Le pouvoir temporel du pape, l’intolérance, l’inquisition sont condamnés. Les vices de l’Eglise et la morale chrétienne sont opposés à la morale sociale exposée par Diderot à Catherine II : les hommes enrichis dans les sociétés tranquilles veulent jouir ; ils craignent l’ennui et ils cherchent les plaisirs avec passion.

L’introduction de Raynal est favorable au commerce international mais hostile aux conquérants.
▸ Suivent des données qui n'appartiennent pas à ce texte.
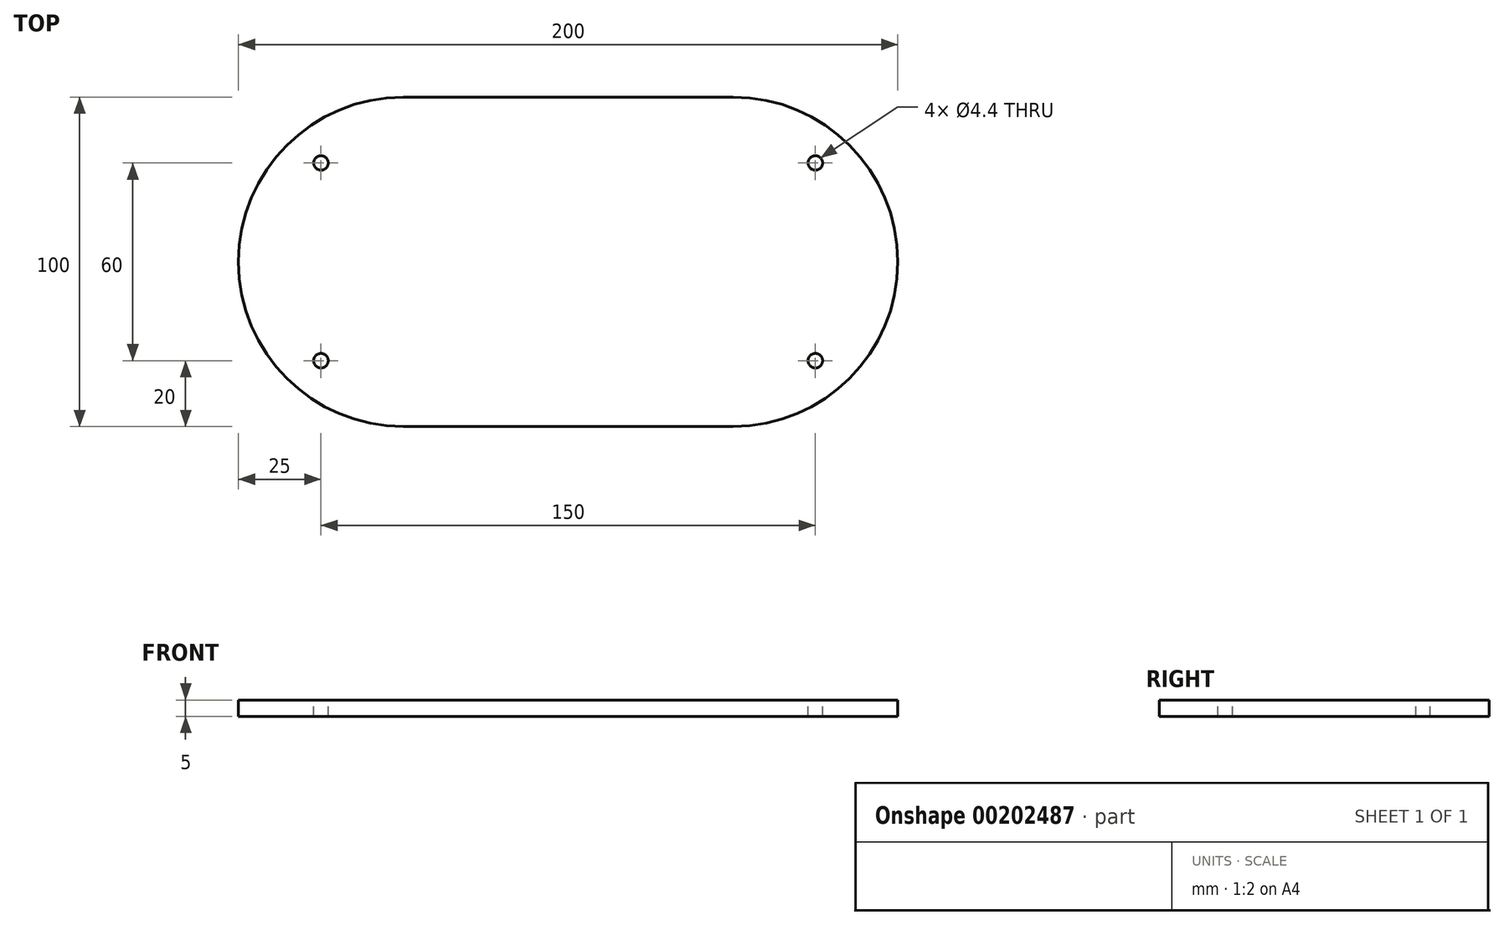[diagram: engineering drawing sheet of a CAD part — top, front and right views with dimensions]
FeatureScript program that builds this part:
annotation { "Feature Type Name" : "Feature", "Feature Type Description" : "" }
export const myFeature = defineFeature(function(context is Context, id is Id, definition is map)
    precondition{}
    {
        {
            var Q0;
            Q0=qCreatedBy(makeId("Top.planeOp"),FACE);
            var sketch = newSketch(context, id + "F0", { "sketchPlane" : qUnion([Q0])});
            skLineSegment(sketch, "E0.bottom", {"start": v(50, 50) * mm, "end": v(-50, 50) * mm});
            skLineSegment(sketch, "E0.top", {"start": v(50, -50) * mm, "end": v(-50, -50) * mm});
            skLineSegment(sketch, "E0.left", {"start": v(50, 50) * mm, "end": v(50, -50) * mm});
            skLineSegment(sketch, "E0.right", {"start": v(-50, 50) * mm, "end": v(-50, -50) * mm});
            skPoint(sketch, "E0.middle", {"position": v(0, 0) * mm});
            skArc(sketch, "E1", {"start": v(-50, 50) * mm, "mid": v(-100, 0) * mm, "end": v(-50, -50) * mm});
            skArc(sketch, "E2", {"start": v(-50, -50) * mm, "mid": v(0, 0) * mm, "end": v(-50, 50) * mm, "construction": true});
            skArc(sketch, "E3", {"start": v(50, 50) * mm, "mid": v(0, 0) * mm, "end": v(50, -50) * mm, "construction": true});
            skArc(sketch, "E4", {"start": v(50, -50) * mm, "mid": v(100, 0) * mm, "end": v(50, 50) * mm});
            skSolve(sketch);
        }
        {
            var Q0;
            Q0 = qSketchRegion(id + "F0", true);
            extrude(context, id + "F1", {"entities" : qUnion([Q0]), "depth" : 5 * mm});
        }
        {
            var Q0;
            Q0=makeQuery(id+"F1.opExtrude","CAP_FACE",FACE,{"disambiguationData":[OSD([sQuery(id+"F0.wireOp",EDGE,"E0.bottom"),sQuery(id+"F0.wireOp",EDGE,"E0.top"),sQuery(id+"F0.wireOp",EDGE,"E1"),sQuery(id+"F0.wireOp",EDGE,"E4")])],"isStart":false});
            var sketch = newSketch(context, id + "F2", { "sketchPlane" : qUnion([Q0])});
            skLineSegment(sketch, "E5.bottom", {"start": v(75, 30) * mm, "end": v(-75, 30) * mm, "construction": true});
            skLineSegment(sketch, "E5.top", {"start": v(75, -30) * mm, "end": v(-75, -30) * mm, "construction": true});
            skLineSegment(sketch, "E5.left", {"start": v(75, 30) * mm, "end": v(75, -30) * mm, "construction": true});
            skLineSegment(sketch, "E5.right", {"start": v(-75, 30) * mm, "end": v(-75, -30) * mm, "construction": true});
            skPoint(sketch, "E5.middle", {"position": v(0, 0) * mm});
            skPoint(sketch, "E6", {"position": v(-75, 30) * mm});
            skPoint(sketch, "E7", {"position": v(75, 30) * mm});
            skPoint(sketch, "E8", {"position": v(75, -30) * mm});
            skPoint(sketch, "E9", {"position": v(-75, -30) * mm});
            skSolve(sketch);
        }
        {
            var Q0;
            Q0=sQuery(id+"F2.wireOp",VERTEX,"E6");
            var Q1;
            Q1=sQuery(id+"F2.wireOp",VERTEX,"E7");
            var Q2;
            Q2=sQuery(id+"F2.wireOp",VERTEX,"E8");
            var Q3;
            Q3=sQuery(id+"F2.wireOp",VERTEX,"E9");
            var Q4;
            Q4=makeQuery(id+"F1.opExtrude","SWEPT_BODY",BODY,{"disambiguationData":[OSD([sQuery(id+"F0.wireOp",EDGE,"E0.bottom"),sQuery(id+"F0.wireOp",EDGE,"E0.top"),sQuery(id+"F0.wireOp",EDGE,"E1"),sQuery(id+"F0.wireOp",EDGE,"E4")])]});
            hole(context, id + "F3", {"style" : HoleStyle.SIMPLE, "endStyle" : HoleEndStyle.THROUGH, "standardTappedOrClearance" : lookupTablePath({ "standard" : "ISO", "fit" : "Normal", "size" : "M4", "type" : "Clearance" }), "standardBlindInLast" : lookupTablePath({ "fit" : "Standard", "standard" : "ISO", "size" : "M4", "type" : "Clearance" }), "holeDiameter" : 4.4 * mm, "locations" : qUnion([Q0, Q1, Q2, Q3]), "scope" : qUnion([Q4]), "isTappedThrough" : true});
        }
    });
Le programme annoncé dans l’introduction de l’Histoire est proche de celui des Girondins.

À travers l’histoire des Hollandais et leurs conquêtes dans le Livre II, Raynal pose la question cruciale : peut-on être républicain et colonisateur ?

Diderot répond dans l’apostrophe aux Hottentots qu’il intercale dans l’édition de 1781 et qui les met en garde contre l’agression européenne.

La dernière section dans la 3éme édition, est dominée par un événement capital qu’est l’indépendance des États Unis et cet événement fera l’objet d’importantes additions dans toute l’œuvre de 1781. Ces additions ont été faites avec la collaboration de Diderot .
Raynal est maintenant à tort oublié alors que la portée philosophique de son œuvre est immense ; en effet il explique le lien des progrès culturels des européens avec la découverte de civilisations non européennes, souligne le lien dialectique entre la culture européenne et ceux que le XVIIIe siècle nommait indifféremment des "sauvages".
La prise de contact avec des peuples de civilisations différentes, des religions différentes, des organisations sociales et politiques variées, mais surtout l’absence de propriété privée qui interpelle Raynal, c’est cela qui a permis à l’avant-garde intellectuelle européenne de se détacher de l’idée d’une morale universelle, d’une religion unique, en attendant de renoncer à toute religion, la remise en cause des principes politiques et moraux.

Les civilisations non européennes, même colonisées ou détruites par les européens ont ébranlé, parfois même après leur disparition la pensée européenne la plus avancée.

Si Raynal n’a pas écrit seul L’Histoire, on a identifié au moins trois autres auteurs qui sont Pachemeja, Deleyre et Diderot, il n’en demeure pas moins que l’ensemble, malgré les nuances, obéit à une mouvement tendant à renverser l’ordre établi, tant aux colonies qu’en Europe.

Raynal, pensant avoir été entrainé trop loin par les trois autres, reniera dix ans après "son" œuvre par l’adresse à la Constituante de 1791. La Convention lui attribuera malgré tout une pension en le surnommant "père de la révolution".